Inspiration hasn’t arrived yet, so I decide to go on without her. She might be helping a deaf woman compose an opera or a blind man build a chair. She might be reading to the president.
It turns out that George W. Bush knew, before September 11, that terrorists were planning to hijack a plane. Does that mean he’s responsible for the tragic events of that day? I don’t think so. But six months earlier, when the United States disgraced itself by backing out of the Kyoto accord on global warming, Bush knew something, too. He knew that the climate is drastically changing. Does this mean Bush is responsible for the tragedies his decision will hasten? Maybe he’s as responsible as someone who hijacks a plane and flies it into a building.
I dreamt that I drove across the bridge to the twenty-first century and pulled into a gas station. George W. Bush greeted me at the pump with a smile and asked what he could do for me. I tried to describe the growling sound the engine had been making since the 2000 presidential election: low and ugly and angry as hell. John Ashcroft ambled over in mechanic’s overalls, wiping his dirty hands. George and John exchanged a look, then John leaned through the window and asked me to get out of the car, please. With my hands up.
Nearly a year after the September 11 attacks, the government is fighting a war against terrorism overseas and a war against civil liberties here at home, and neither is likely to be over soon. Harper’s reports that in Zimbabwe a person can be sentenced to six months in jail for discussing politics without a permit. In the U.S., a soldier who called President Bush “a joke” in a letter to a newspaper last May was investigated by the military for ten days.
Did the hijackers who destroyed the World Trade Center think of themselves as terrorists — or as spiritual warriors willing to give up their lives for a noble cause? Did they see themselves as murderers — or as Islam’s last defense against the godless West? When they looked into the eyes of their fellow passengers, did they see fellow human beings? What do I see in Osama bin Laden’s eyes when I look at a picture of him?
My friend Joe said that, shortly after the September 11 attacks, he watched a few minutes of the Jerry Springer Show. A naked four-hundred-pound woman sat between two Hell’s Angels; they were talking about group sex. “For a moment,” Joe said, “I understood exactly what the fundamentalist Muslims are so upset about.”
In his poem “The People of the Other Village,” Thomas Lux writes: “They peel the larynx from one of our brothers’ throats. / We de-vein one of their sisters. / The quicksand pits they built were good. / Our amputation teams were better. / We trained some birds to steal their wheat. / They sent us exploding ambassadors of peace.”
It’s been too long since I’ve had a good cry. I’ve driven sadness to the corner of the room, where she sits, feeling neglected. She smoothes her skirt, stares out the window, pretends to ignore me.

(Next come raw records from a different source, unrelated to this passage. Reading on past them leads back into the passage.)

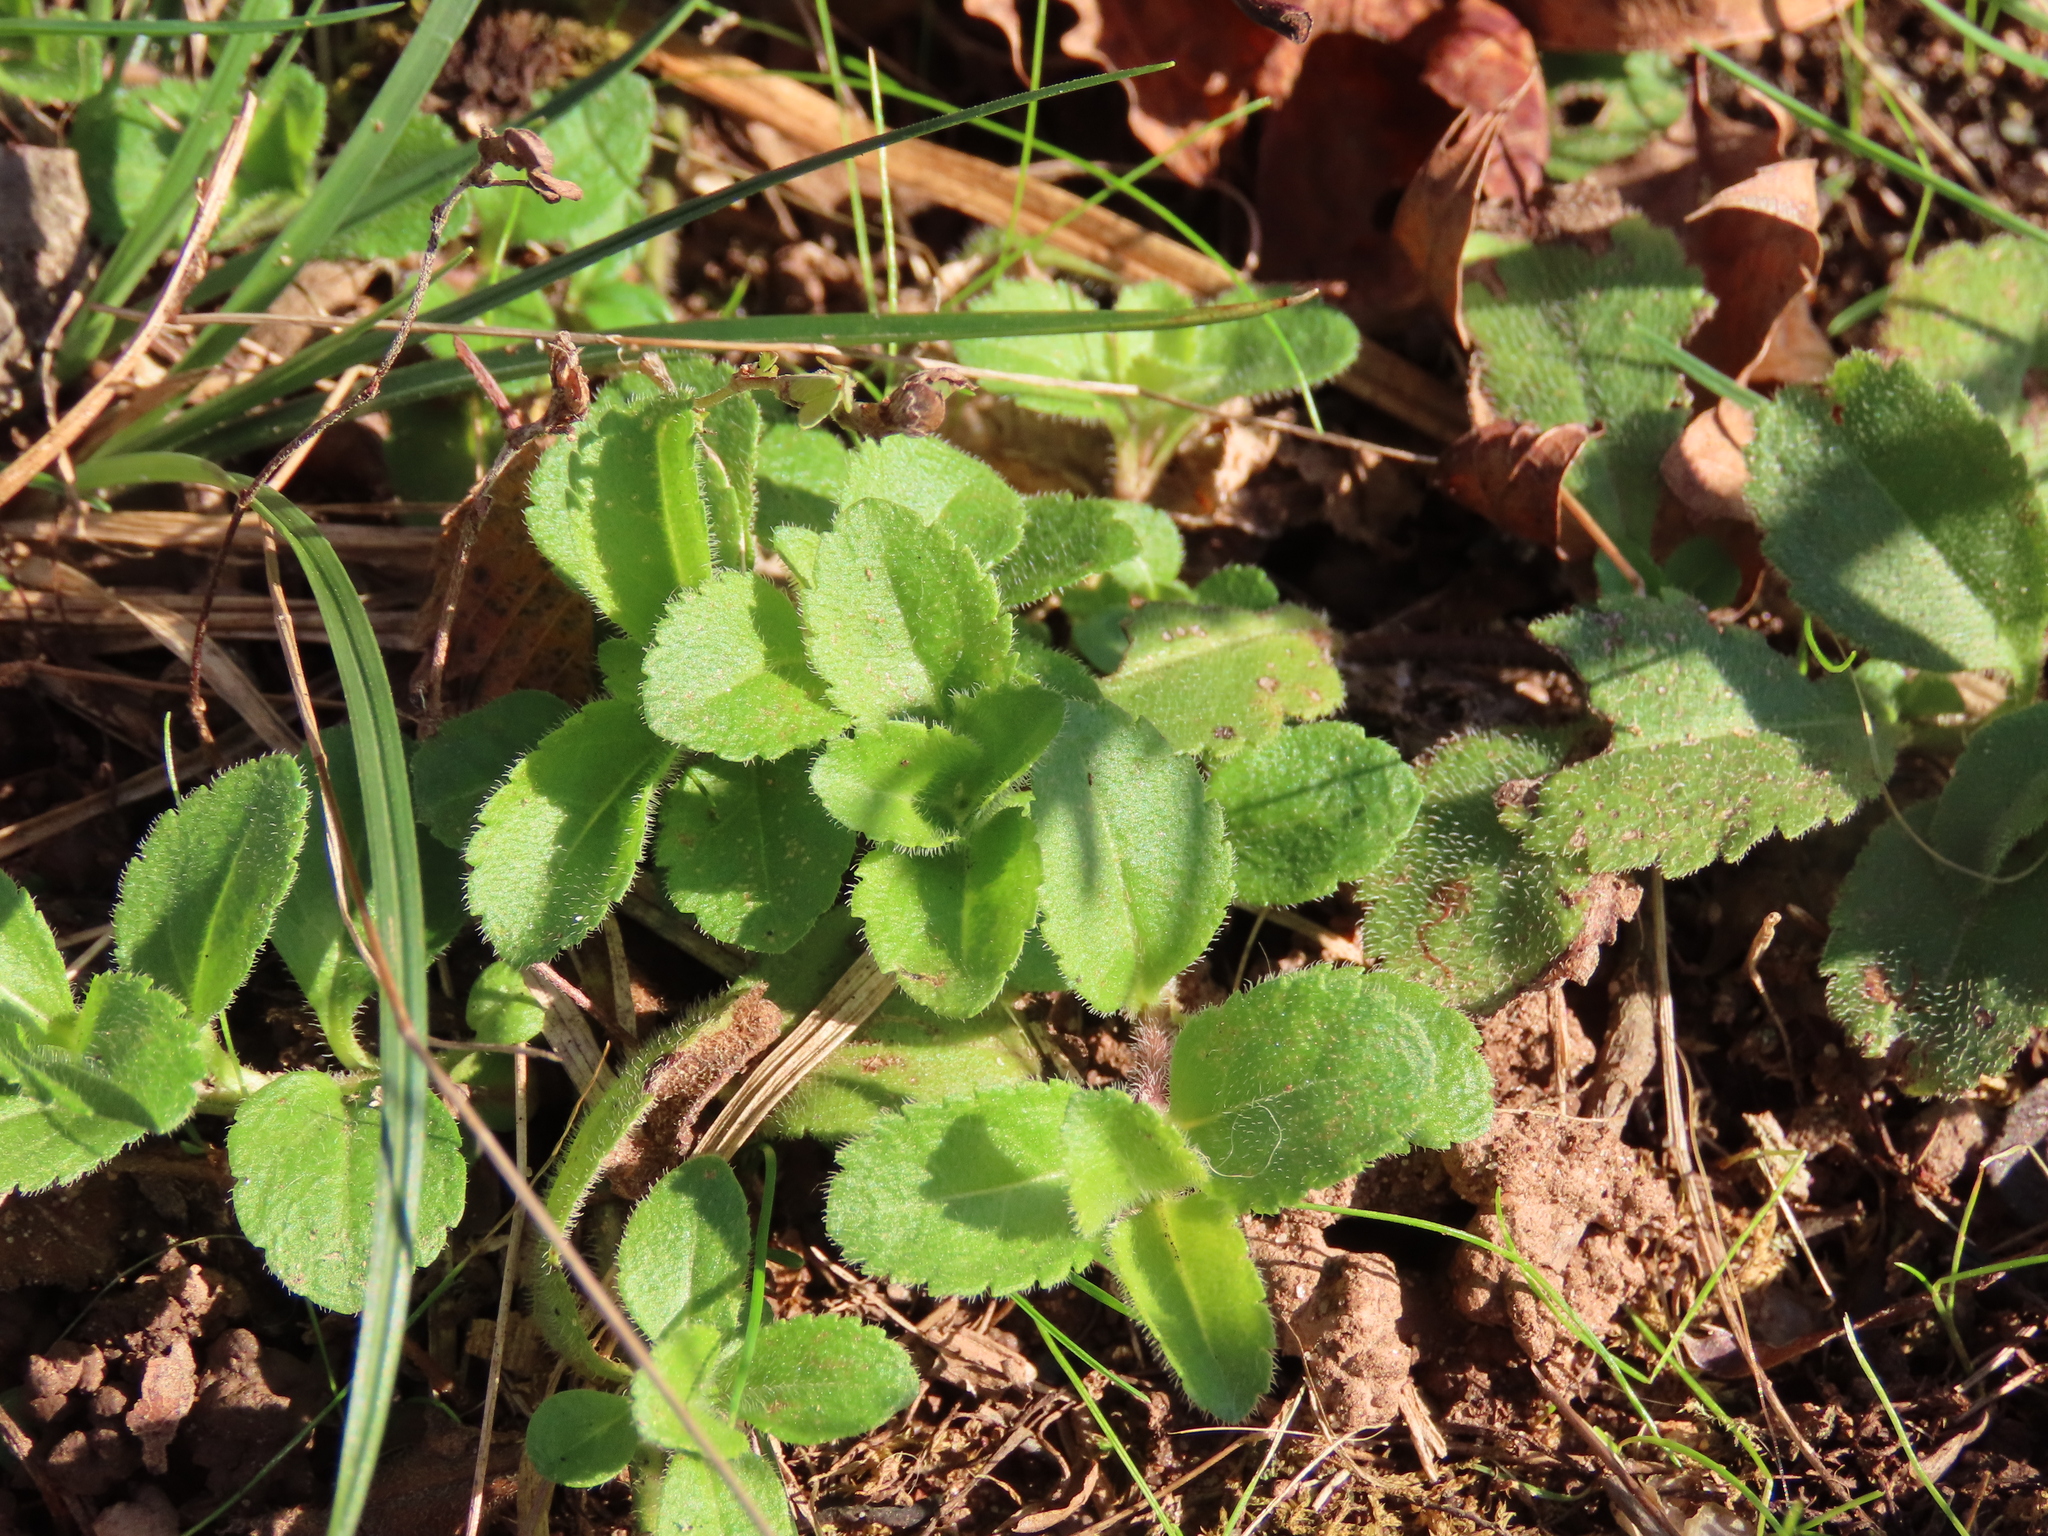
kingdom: Plantae
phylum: Tracheophyta
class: Magnoliopsida
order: Lamiales
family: Plantaginaceae
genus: Veronica
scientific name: Veronica officinalis
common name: Common speedwell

Has September 11 made the United States less arrogant? Has it deepened our compassion for other people’s suffering? Many things changed after the terrorist attacks, but not human nature. That’s why September 11 means one thing to George W. Bush and another to Osama bin Laden, one thing to my friend who thinks the U.S. government was behind it and another to my friend who sees it as the beginning of the country’s spiritual initiation. September 11 meant one thing in the days that immediately followed, when many magazine editors worried aloud that no one would want to keep reading the kind of shallow, cynical articles they counted on to keep the ads apart. It meant another thing a few months later, when a media executive explained, “We were blithering and terror-stricken then, and shouldn’t be held accountable for what we said.”
My feelings change like the changing seasons. The trees will be bare soon and the darkness will call to me again. Miklós Radnóti: “Sometimes a year looks back and howls, / then drops to its knees. / Autumn is too much for me.”
New York will heal, the politicians assure us. The son beaten by the mother heals. The daughter raped by the father heals.
My friend Colleen’s parish priest says the most important part of the Mass is the end, when he intones, “The Mass is ended. Go now in peace to serve and love as Jesus did.” Colleen writes: “I was thinking how different that is than just to say, ‘Go now in peace.’ It’s like you can’t have one without the other.”
My inner crybaby wants God to bounce him on His lap. My inner crybaby wants the world this way, not that way.
Once again the president slept through the night. No nightmares. No hunger pangs.